I'm not sure why Mitch McConnell's team thinks it's such a good idea to pick fights with reporters—even if you're peeved about negative coverage, that seems an effective way to guarantee you'll be getting more of it—but they seem committed to it. Specifically, they've decided to ban one
specific reporter from even getting near McConnell events, apparently
because they didn't like what he was writing about their guy.
After sitting in the lobby for about 10 minutes talking with Joe Gerth and reporters from Time and Rolling Stone, the event was about to begin, and we all got up and started to walk into the room. Once I got near the door, I was stopped by a gentleman identifying himself as a Louisville police officer, who told me I would be arrested if I tried to enter the room. The officer told me that McConnell’s staff had told hotel staff to tell him to give me that order. He didn’t look especially pleased about having to do this, but he said he was just doing what he was told. I decided, probably wisely, that I wouldn’t fair very well in jail, and went back over to the lobby couch to tweet out what just happened.

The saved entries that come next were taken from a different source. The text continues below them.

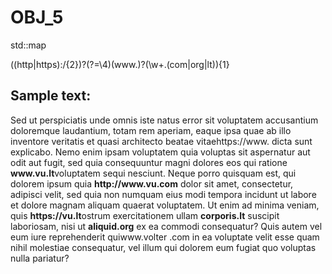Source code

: # OBJ_5
std::map


((http|https):\/{2})?(?=\4)(www<nolink>\.)?(\w+\.(com|org|lt)){1}


## Sample text:
Sed ut perspiciatis unde omnis iste natus error sit voluptatem accusantium doloremque laudantium, totam rem aperiam, eaque ipsa quae ab illo inventore veritatis et quasi architecto beatae vitaehttps://www<nolink>. dicta sunt explicabo. Nemo enim ipsam voluptatem quia voluptas sit aspernatur aut odit aut fugit, sed quia consequuntur magni dolores eos qui ratione <b>www<nolink>.vu.lt</b>voluptatem sequi nesciunt. Neque porro quisquam est, qui dolorem ipsum quia **http<nolink>://www<nolink>.vu.com** dolor sit amet, consectetur, adipisci velit, sed quia non numquam eius modi tempora incidunt ut labore et dolore magnam aliquam quaerat voluptatem. Ut enim ad minima veniam, quis **https<nolink>://vu.lt**ostrum exercitationem ullam **corporis.lt** suscipit laboriosam, nisi ut **aliquid.org** ex ea commodi consequatur? Quis autem vel eum iure reprehenderit quiwww.volter .com in ea voluptate velit esse quam nihil molestiae consequatur, vel illum qui dolorem eum fugiat quo voluptas nulla pariatur?


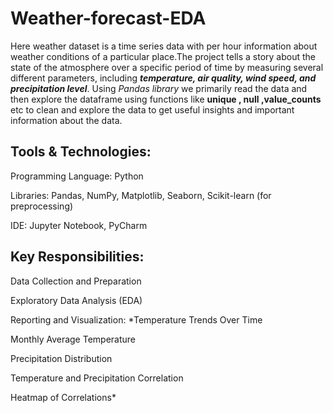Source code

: # Weather-forecast-EDA

Here weather dataset is a time series data with per hour information about weather conditions of a particular place.The project tells a story about the state of the atmosphere over a specific period of time by measuring several different parameters, including ***temperature, air quality, wind speed, and precipitation level***.
Using *Pandas library* we primarily read the data and then explore the dataframe using functions like **unique , null ,value_counts** etc to clean and explore the data to get useful insights and important information about the data.

## Tools & Technologies:
Programming Language: Python

Libraries: Pandas, NumPy, Matplotlib, Seaborn, Scikit-learn (for preprocessing)

IDE: Jupyter Notebook, PyCharm

## Key Responsibilities:
Data Collection and Preparation

Exploratory Data Analysis (EDA)

Reporting and Visualization:
*Temperature Trends Over Time

Monthly Average Temperature

Precipitation Distribution

Temperature and Precipitation Correlation

Heatmap of Correlations*
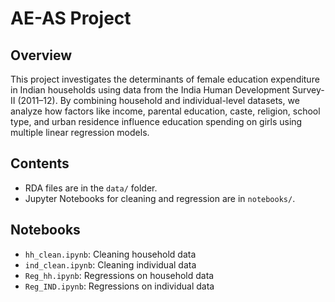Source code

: # AE-AS Project

## Overview
This project investigates the determinants of female education expenditure in Indian households using data from the India Human Development Survey-II (2011–12). By combining household and individual-level datasets, we analyze how factors like income, parental education, caste, religion, school type, and urban residence influence education spending on girls using multiple linear regression models.

## Contents
- RDA files are in the `data/` folder.
- Jupyter Notebooks for cleaning and regression are in `notebooks/`.

## Notebooks
- `hh_clean.ipynb`: Cleaning household data
- `ind_clean.ipynb`: Cleaning individual data
- `Reg_hh.ipynb`: Regressions on household data
- `Reg_IND.ipynb`: Regressions on individual data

After sitting there for a few minutes, a person walked up to the officer and whispered something to him, after which the officer told me that I couldn’t even sit alone in the empty lobby — with the door to the conference room closed — or else I would be arrested. I laughed and went 20 yards down the hall to another seat that they said was acceptable.
They'll praise Putin for his tough, manly stance on things, but heaven forfend the Senate minority leader be occasionally asked questions that offend his delicate reptilian sensibilities. (Oh, and the staffer informing Sonka he was banned?
This guy!)
As you might expect, it didn't end there. McConnell is rightly getting new bad press from the ban, and now he's been getting uncomfortable press questions about the ban, which I suppose will only end after his campaign bans all those other reporters too. And the Republican primarying him for his spot in the Senate, Matt Bevin, isn't missing the opportunity either:
The only moral of the story is that Mitch McConnell is still not very good at campaigning. The people surrounding him aren't very good at it either, and any campaign running this nervous runs the real risk of worse screwups down the line.